(ACTIVITY):
From the records below, return every line containing the word "round".

(Beginning of RAW DATA)

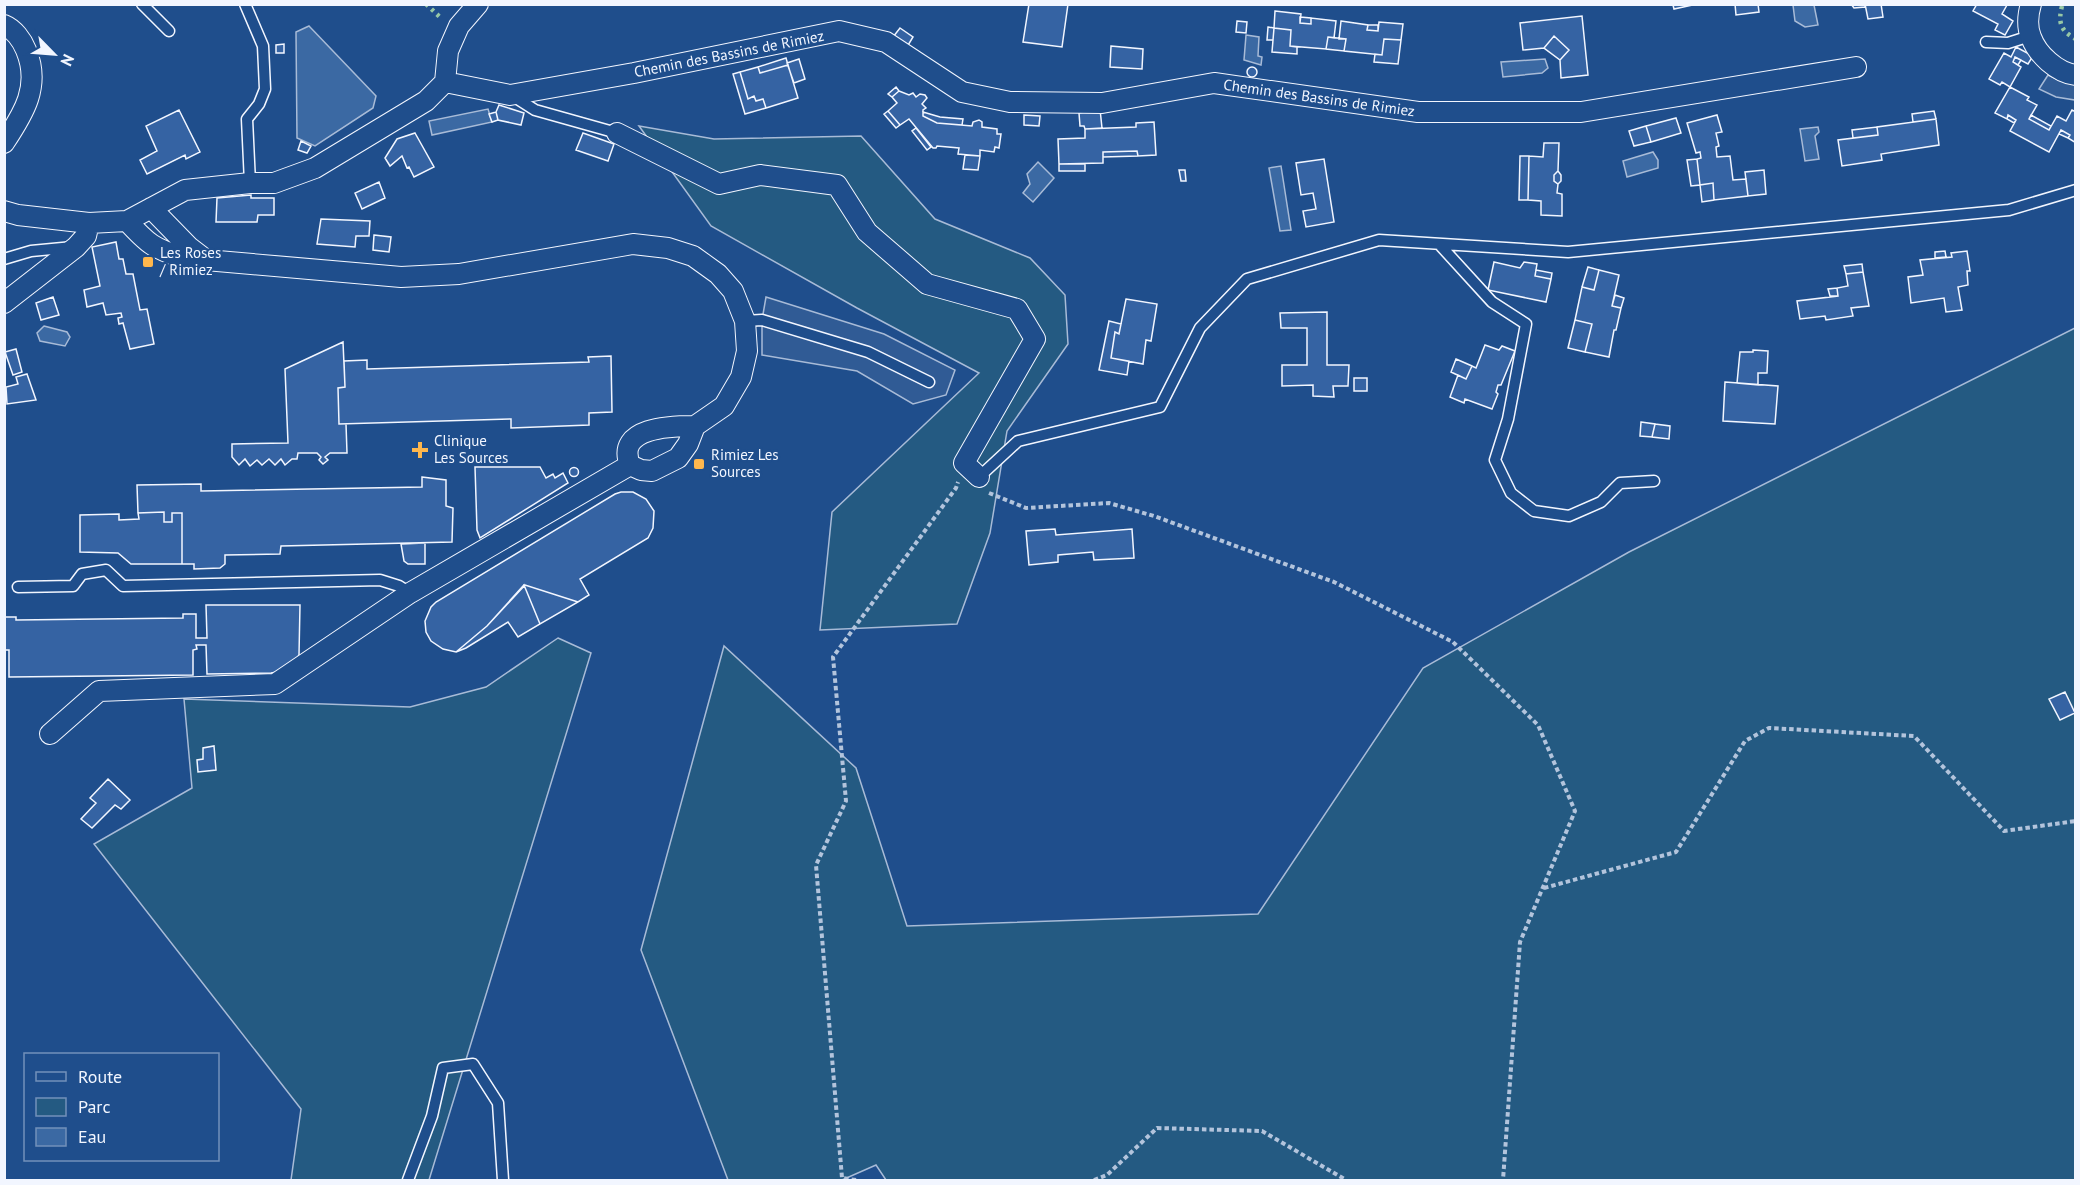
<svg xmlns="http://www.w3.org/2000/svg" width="2080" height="1185" font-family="'PT Sans',sans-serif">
<rect width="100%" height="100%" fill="#1f4e8c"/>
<path fill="#245a82" stroke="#a8bbd7" stroke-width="1.5" d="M639,126L714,139L861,136L935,219L1030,258L1065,295L1068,344L1007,431L990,533L957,624L820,630L832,512L979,373L857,308L711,226Z
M2075,328V1180H886L876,1165L842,1180H728L641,950L724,646L856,768L907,926L1258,914L1423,668L1629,552Z
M558,638L591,653L429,1180H291L301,1109L94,844L192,788L184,699L410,707L486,687Z"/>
<path fill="#305b95" stroke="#a8bbd7" stroke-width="1.5" d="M2048,75L2061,81L2075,84V100L2056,97L2039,89Z
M766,297L884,334L955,370L946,395L913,404L857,371L762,355V320Z"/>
<path fill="#3b69a3" stroke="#a8bbd7" stroke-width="1.5" d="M1793,5H1814L1818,25L1805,27L1795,21Z
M309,26L376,96L373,108L315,146L297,138L296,32Z
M1246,35L1259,37L1258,56L1262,57L1261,65L1244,60Z
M1545,59L1548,68L1542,73L1503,77L1501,62Z
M488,109L492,122L432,135L429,121Z
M1818,127L1819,132L1815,136L1819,159L1805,161L1800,129Z
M1653,152L1658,160V168L1627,177L1623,161Z
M1038,162L1054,178L1033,202L1023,193L1030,184L1027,174Z
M1281,166L1291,230L1280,231L1269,168Z
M44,326L67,332L70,337L65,346L40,341L37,333Z"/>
<path fill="#3563a3" stroke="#f2f6ff" stroke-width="1.5" d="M1029,4H1068L1062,47L1023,42Z
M1697,4L1674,9L1673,5L1680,4Z
M1735,4H1758L1759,12L1736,15Z
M1851,4H1865V7L1854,8Z
M1865,4H1881L1883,17L1868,19Z
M1977,4L2007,5L2002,14L2013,21L2005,35L1995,30L1998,24L1973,11Z
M1275,11L1301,14L1300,23L1311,24V18L1336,21L1334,38L1328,37L1326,49L1290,46L1291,30L1274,28Z
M1582,16L1588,75L1561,78L1560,60L1569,50L1554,36L1544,48L1523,50L1520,23Z
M1300,17L1311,18V24L1300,23Z
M1237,21L1247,22L1246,33L1236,32Z
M1341,21L1368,25L1367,30L1378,31L1379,22L1403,24L1401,40L1384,39L1382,55L1344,51L1346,39H1339Z
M1368,25H1378V31L1367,30Z
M1268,27L1274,28L1273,40H1267Z
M900,28L913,37L907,47L893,37Z
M1274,28L1291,30L1290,46L1297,47V54L1272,52Z
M1554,36L1569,50L1560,60L1544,48Z
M1328,37L1346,39L1344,51L1326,49Z
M1384,39L1401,40L1398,64L1374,62L1375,54L1382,55Z
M284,44V53H276V45Z
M1111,46L1143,49L1142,69L1110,67Z
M2016,47L2033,56L2028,64L2015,57L2013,62L2021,67L2010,87L2002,82L2000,85L1989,79L2004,53L2011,57Z
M2015,57L2021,60L2018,65L2013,62Z
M786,58L788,65L760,73L758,67Z
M799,59L805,79L794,83L787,63Z
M788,65L798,98L766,108L763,99L756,101L754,96L748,99L740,72L758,67L760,73Z
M1247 72a5 5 0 1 1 10 0a5 5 0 1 1-10 0Z
M740,72L748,99L754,96L756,101L763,99L766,108L745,114L733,74Z
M896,87L899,91L892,97L888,94Z
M2010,87L2029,97L2027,100L2037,105L2029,119L2049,130L2057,116L2066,121L2072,110L2076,112V143L2068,138L2070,135L2061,130L2049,152L2010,131L2016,120L2008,115L2007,119L1995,113Z
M899,91L909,95L913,93L916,97L920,94L925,95L927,98L922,104L926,108L923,110V116L937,123L972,126L973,122L979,120L982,122V127L997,129V134H1001L999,148L995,147L994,152L980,150V156L958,154L959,148L937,146L936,148H933L909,119L900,125L888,111L897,103L892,97Z
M499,105L524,113L521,125L498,120L496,112Z
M1100,109L1102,128L1085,129L1084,126H1080L1079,113Z
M179,110L200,152L186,159L185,155L147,174L140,160L157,151L146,126Z
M888,111L900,125L896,128L884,114Z
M1934,111L1936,119L1913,122L1912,114Z
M496,112L498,120L492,122L489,114Z
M923,112L940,117L963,119L962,125L937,123L923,116Z
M1024,115L1040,116L1039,126L1024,125Z
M1717,115L1722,132L1716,133L1719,146L1716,147L1717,157L1730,156L1733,180L1746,179L1748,196L1714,200L1713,183L1700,185L1697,159L1701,158L1700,152L1696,153L1687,123Z
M2008,115L2016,120L2014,123L2007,119Z
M2031,115L2051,126L2049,130L2029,119Z
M1676,118L1681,133L1651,142L1646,126Z
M1936,119L1939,145L1881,154L1882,160L1842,166L1838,140L1878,135L1877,127Z
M1154,122L1156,155L1138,156L1137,151L1103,152V163L1059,164L1058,139L1085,138V129L1136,127V123Z
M1646,126L1651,142L1634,146L1629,131Z
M1877,127L1878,135L1853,138L1852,130Z
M916,128L931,147L927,150L912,131Z
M2061,130L2070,135L2068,138L2059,134Z
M415,133L434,167L414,177L409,167L407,168L402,156L390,166L385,158L397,139Z
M583,133L614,144L608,161L576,150Z
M301,141L311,146L307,153L298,150Z
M1544,143H1559L1558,171L1554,175V181L1558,184L1557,193L1562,194V216L1541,215V201L1528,200L1529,156L1543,157Z
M1137,151L1138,156L1103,157V152Z
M965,155L980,156L978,170L963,169Z
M1520,156H1529L1528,200H1519Z
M1324,159L1334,222L1306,227L1303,211L1316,209L1313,193L1301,195L1296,163Z
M1697,159L1700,185L1691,186L1687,160Z
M1059,164H1085V171H1059Z
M1179,170H1185L1186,181H1181Z
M1764,170L1766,194L1748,196L1745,172Z
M1558,171L1561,175V181L1558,184L1554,181V175Z
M379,182L385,198L362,209L355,193Z
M1713,183L1714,200L1702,202L1700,185Z
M251,195V198H274V215H258L257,222H216L217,198Z
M321,219L370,221L369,236H356L355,247L317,244Z
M374,235L391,237L389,252L373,250Z
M116,242L119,259H123L126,274H133L140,310L147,309L154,344L130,349L123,323L119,324L118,318L122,317L121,313L106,315L103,303L87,307L84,290L100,286L92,247Z
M1945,251L1946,257L1935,258V252Z
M1967,251L1970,271H1967L1968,285L1958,287L1962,310L1946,312L1944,298L1911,303L1908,277L1923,275L1920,260L1952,257L1951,253Z
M1494,262L1520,268L1524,262L1537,264L1535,276L1551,279L1546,302L1488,290Z
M1862,264L1863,272L1846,274L1844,266Z
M1588,267L1599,270L1594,290L1582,287Z
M1536,270L1552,273L1551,279L1535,276Z
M1599,270L1619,275L1612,306L1621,308L1616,330H1614L1609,357L1585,352L1592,324L1575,320L1582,287L1594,290Z
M1863,272L1869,306L1851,308L1853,316L1826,320L1825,316L1800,319L1797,301L1838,296L1837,288L1848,286L1846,274Z
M1837,288L1838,296H1830L1828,289Z
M1615,295L1624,298L1621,308L1612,306Z
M53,297L59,315L41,320L36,303Z
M1126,299L1157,304L1151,341L1146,340L1143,364L1111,358L1115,332L1119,334Z
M1327,312V365H1349L1348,386H1333L1334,397L1313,396V385L1282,386V365H1307V328H1281L1280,313Z
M1575,320L1592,324L1585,352L1568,348Z
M1109,321L1121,324L1119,334L1115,332L1111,358L1129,361L1127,375L1099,370Z
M343,342L345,387L338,388L339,424H346L347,453H330L325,457L328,460L323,464L319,460L321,457L317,453H298L297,459H292L285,465L281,459L275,465L269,459L262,465L257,460L250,466L245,459L239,465L232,457V444L288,443L285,369Z
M1485,345L1499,350L1502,346L1515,351L1501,385H1498L1496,392L1498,394L1492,409L1465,399L1464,403L1450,397L1458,375L1466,379L1472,366L1476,368Z
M16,349L22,372L13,375L5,352Z
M1753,350L1768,351L1767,373H1758V385L1737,383L1740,352H1753Z
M611,356L612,412L589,413V425L511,428V419L339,424L338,388L345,387L344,361L367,360V369L589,362L588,357Z
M1456,359L1472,366L1466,379L1451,372Z
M27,374L36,400L7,404L6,387L18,384L16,377Z
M1354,378H1367V391H1354Z
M1725,382L1778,386L1775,424L1723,421Z
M1641,422L1655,424L1652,437L1640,436Z
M1655,424L1670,426L1669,439L1652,437Z
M475,467H540L546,478L553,474L555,478L563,473L568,483L480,538L477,530Z
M569.5 472a4.5 4.5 0 1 1 9 0a4.5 4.5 0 1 1-9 0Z
M422,477L446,480V506L453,508L452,542L281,546L280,554L225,555V564L220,568L194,569V564H182V513H172V522H164V512L138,513L137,485L201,484V491L422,487Z
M621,492H633L646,499L654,511L653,528L648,538L580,579L589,595L578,602L525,585L487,626L456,652L443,649L431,641L426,632L425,621L431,607L436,602L615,494Z
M164,512V522H172V513H182V564H131L118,553L80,552V515L119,514V520L139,519L138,513Z
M1055,529L1056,535L1132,529L1134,558L1094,560L1093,552L1058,555V562L1029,565L1026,531Z
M425,543V564H408L404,561L401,544Z
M524,585H525L578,602L540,624Z
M524,585L540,624L518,637L508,622L466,648L456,652L487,626Z
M206,605H300L299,655L293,665L283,671L271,673L207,674L206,645H196L197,649L193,650V675L9,677V650H4V617H16V620L183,618V614H196V638H207Z
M2065,692L2075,713L2060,720L2049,699Z
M214,746L216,770L198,772L197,760L203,759V748Z
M108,779L130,800L121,809L115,805L92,828L81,819L96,803L90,798Z"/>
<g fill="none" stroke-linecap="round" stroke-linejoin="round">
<defs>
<path id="lane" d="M142,4L169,31
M245,4L263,46L265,89L259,104L247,119L250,183
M1986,42L2008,43L2030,36
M513,96L535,110L617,133
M1439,244L1492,302L1526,324L1508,419L1495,460L1511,493L1534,511L1569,516L1601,502L1620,483L1654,481
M4,259L31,251L73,247
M745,321L762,320L868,352L929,382
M979,477L1018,441L1160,407L1200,328L1247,279L1379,240L1568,252L2009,210L2076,190
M18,587L73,586L82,574L106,570L123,586L380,580L399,586L410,593
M408,1180L432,1116L443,1068L473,1064L498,1103L503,1180"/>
<path id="street" d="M2031,4C2028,14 2027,27 2031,37C2037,54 2057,73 2076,75
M4,25C14,29 22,40 26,50C41,86 24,113 4,143
M445,82L510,95L634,73L839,31L886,42L962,92L1010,102L1102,103L1214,83L1418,112H1581L1856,67
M617,133L719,184L760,175L837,185L867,232L927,284L1017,309L1035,339L964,463L979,477
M151,208L189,247L206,260
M4,211L18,215L89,223L127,221L185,190L250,183H274L315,168L426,101L445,82L448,51L459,26L478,4
M127,221C148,244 153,248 183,258L401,277L459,274L633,244L668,248L693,256L718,274L733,291L745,321L747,351L741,377L724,406L695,426L688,444L678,458L652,471L641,470L630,465C615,427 671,426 695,426
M4,303L76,247L86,236L89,223
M50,734L99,691L275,684L410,593L630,465"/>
</defs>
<use href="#lane" stroke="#f2f6ff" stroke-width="13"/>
<use href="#street" stroke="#f2f6ff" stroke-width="22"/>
<path stroke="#b3c4dc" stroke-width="4" stroke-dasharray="4.5 3" stroke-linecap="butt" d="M989,493L1026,508L1109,503L1154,516L1334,582L1453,642L1538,725L1575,811L1520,942L1503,1180
M1544,888L1676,852L1745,741L1769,728L1914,736L2004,831L2076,821
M856,1180L842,1178L816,865L846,801L833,657L956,488L958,482
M1094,1180L1107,1175L1157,1128L1262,1131L1346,1180"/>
<use href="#lane" stroke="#1f4e8c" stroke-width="10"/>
<use href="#street" stroke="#1f4e8c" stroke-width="20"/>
<path stroke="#97c8a6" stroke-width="4.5" stroke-dasharray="3 4.5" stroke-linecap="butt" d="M426,4L442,19
M2062,6C2058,22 2060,31 2076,39"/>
</g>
<g fill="#ffb74d" stroke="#1f4e8c" stroke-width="2">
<rect x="142" y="256" width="12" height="12" rx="3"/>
<path d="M417 441h6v6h6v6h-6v6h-6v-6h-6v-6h6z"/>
<rect x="693" y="458" width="12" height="12" rx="3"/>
</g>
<g text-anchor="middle" stroke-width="4.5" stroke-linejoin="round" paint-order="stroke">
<g font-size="15" fill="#f2f6ff" stroke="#1f4e8c">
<text transform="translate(729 54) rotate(-11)" y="5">Chemin des Bassins de Rimiez</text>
<text transform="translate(1319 98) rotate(8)" y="5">Chemin des Bassins de Rimiez</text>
</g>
<g font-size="15" fill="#f2f6ff" stroke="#1f4e8c" text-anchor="start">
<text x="160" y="258">Les Roses<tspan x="160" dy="17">/ Rimiez</tspan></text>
<text x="434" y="446">Clinique<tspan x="434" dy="17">Les Sources</tspan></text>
<text x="711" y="460">Rimiez Les<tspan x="711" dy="17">Sources</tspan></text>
</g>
</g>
<rect width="2080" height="1185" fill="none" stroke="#f2f6ff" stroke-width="12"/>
<rect x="24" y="1053" width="195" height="108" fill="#1f4e8c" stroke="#7391ba" stroke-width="1.5"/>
<rect x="36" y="1072" width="30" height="9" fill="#1f4e8c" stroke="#7391ba" stroke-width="1.5"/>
<text x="78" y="1083" font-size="18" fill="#f2f6ff">Route</text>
<rect x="36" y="1098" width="30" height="18" fill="#245a82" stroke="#7391ba" stroke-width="1.5"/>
<text x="78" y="1113" font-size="18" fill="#f2f6ff">Parc</text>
<rect x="36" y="1128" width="30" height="18" fill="#3b69a3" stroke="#7391ba" stroke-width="1.5"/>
<text x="78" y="1143" font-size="18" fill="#f2f6ff">Eau</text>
<g transform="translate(54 54) rotate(115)" stroke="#1f4e8c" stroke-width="4.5" paint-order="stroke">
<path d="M0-4.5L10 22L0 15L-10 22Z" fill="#f2f6ff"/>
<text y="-9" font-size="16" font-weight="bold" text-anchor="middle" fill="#f2f6ff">N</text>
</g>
</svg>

(End of RAW DATA)

(FINISHED TASK):
<g fill="none" stroke-linecap="round" stroke-linejoin="round">
<g text-anchor="middle" stroke-width="4.5" stroke-linejoin="round" paint-order="stroke">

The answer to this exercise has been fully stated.